What are the Limits?
This is the big question: I was able to drive these agents to write proofs. But, what is the barrier to entry for non-experts? As I mentioned earlier, it’s important to at least be able to read and critique specifications. Could someone who is not an author of F* and Pulse use this approach to build a non-trivial verified system? We have some initial experience with that for a future post.
Also, although the tasks I set for the agents were non-trivial, they were still at the scale of a single verified module at a time. How far can this be pushed? Can an agent decompose an application into a hierarchy of composable, verified modules? We have some experiments with that to report on in a future post.
What else can we use agentic proof engineers for? Proof maintenance is a big issue in mechanized proof---as tools and specifications evolve, the proofs need to adapt too. Early experiments suggest that agents can help with this too---more in a future post.
Learning from Agents
Agents seem to be fine working around the rough edges of F* and Pulse. There’s a lot to learn from agent traces. As I mention below, in producing these proofs, the agents called the F* verifier thousands of times. Mining those traces, noting the kinds of errors produced, the reasoning steps the agent tries and fails to adapt to formal code, the error messages that the agent has to work hard to decipher---all of this and more could be a great way to improve the tools.
What’s Changed?
Has there been a leap in capabilities? I’m not entirely sure, but it seems to be that tool-using reasoning models have become very good, and Copilot CLI makes it easy to set up an environment exposing tools to models. Copilot CLI + Opus is not necessarily a uniquely capable combination. I also managed to program in Pulse with other models, e.g., GPT-5.2 Codex (PR).
I also think the regime of having a verification tool provide objective feedback is ideally suited to agentic programming. The agent can try out proofs, immediately see what fails, and refine its approach.
Costs & Consequences
If we truly are on a path where the mechanics of proof engineering is largely automated, what are some consequences?
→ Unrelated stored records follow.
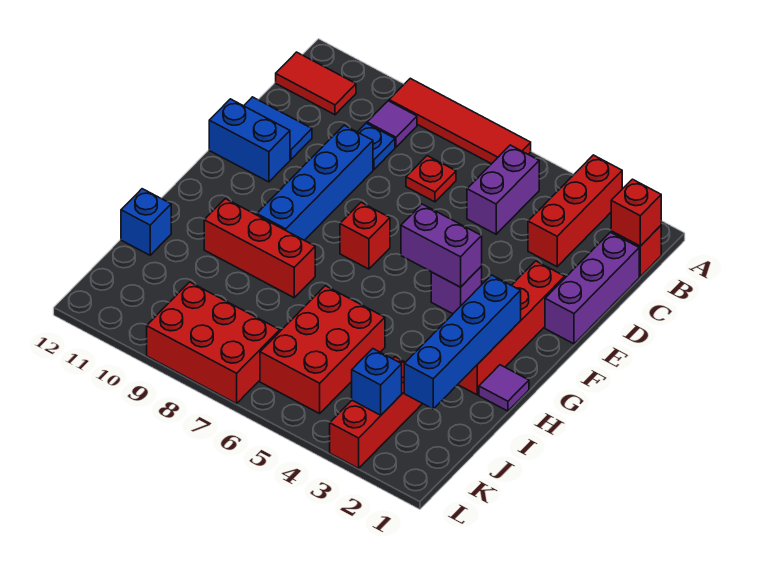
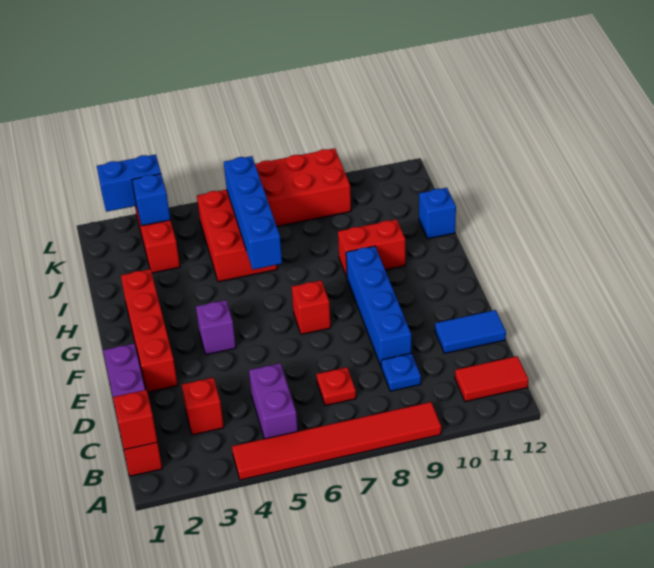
red brick A3:C3 level 1 -> red brick C3 level 1
red tile A6:A9 level 1 -> red tile A4:A9 level 1
purple tile B9 level 1 -> none
blue brick E11:E12 level 1 -> blue brick L2:L3 level 2
purple brick F4:F5 level 2 -> none
blue brick G2:J2 level 2 -> blue brick H6:K6 level 2
purple tile H1 level 1 -> none
red brick H8:H10 level 1 -> red brick H9:H10 level 1

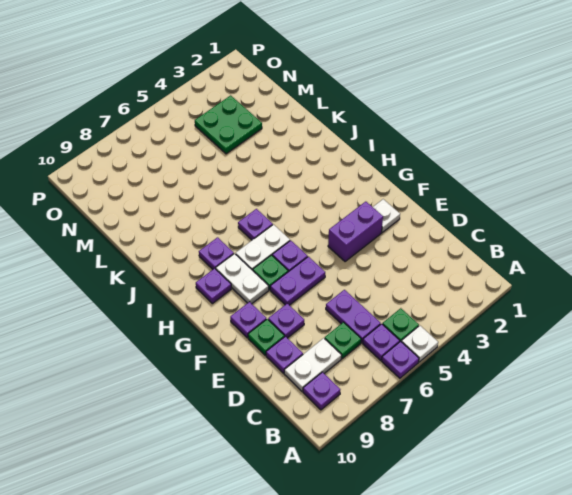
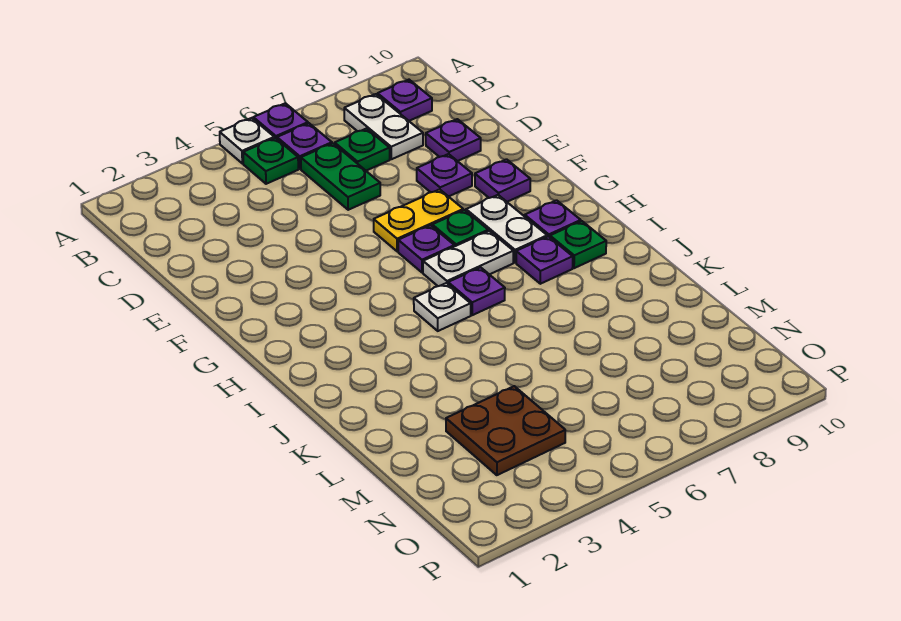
purple plate C6:D6 level 1 -> green plate C6:D6 level 1
white plate C8:C9 level 1 -> white plate B8:C8 level 1
green plate E9 level 1 -> green plate I9 level 1
white plate F2 level 1 -> white plate I5 level 1
purple brick F3:F4 level 1 -> none
purple plate F6:F7 level 1 -> yellow plate F6:F7 level 1
green plate M3:N4 level 1 -> brown plate M3:N4 level 1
On the one hand, I’m excited to try to build verified systems at a much larger scale than previously.
Conversely, I also wonder about how to ensure that agents do not diminish the pipeline of younger researchers and engineers learning how to do mechanized proofs. Is it possible to learn high-level proof-oriented architecture without ever having wrestled with a proof? I don’t know.
This code was produced over the course of a single 67 hour session. Of course, the session was not continuously active, but it did involve around 6M input tokens, 2M output tokens, and around 4,300 tool invocations. The total cost for that ranges between $120—$200, depending on caching efficiency. There are also environmental and other costs to consider. Understanding how to weigh those costs when taking on large AI-enhanced projects is important, though I have nothing meaningful to say about that, at least not yet.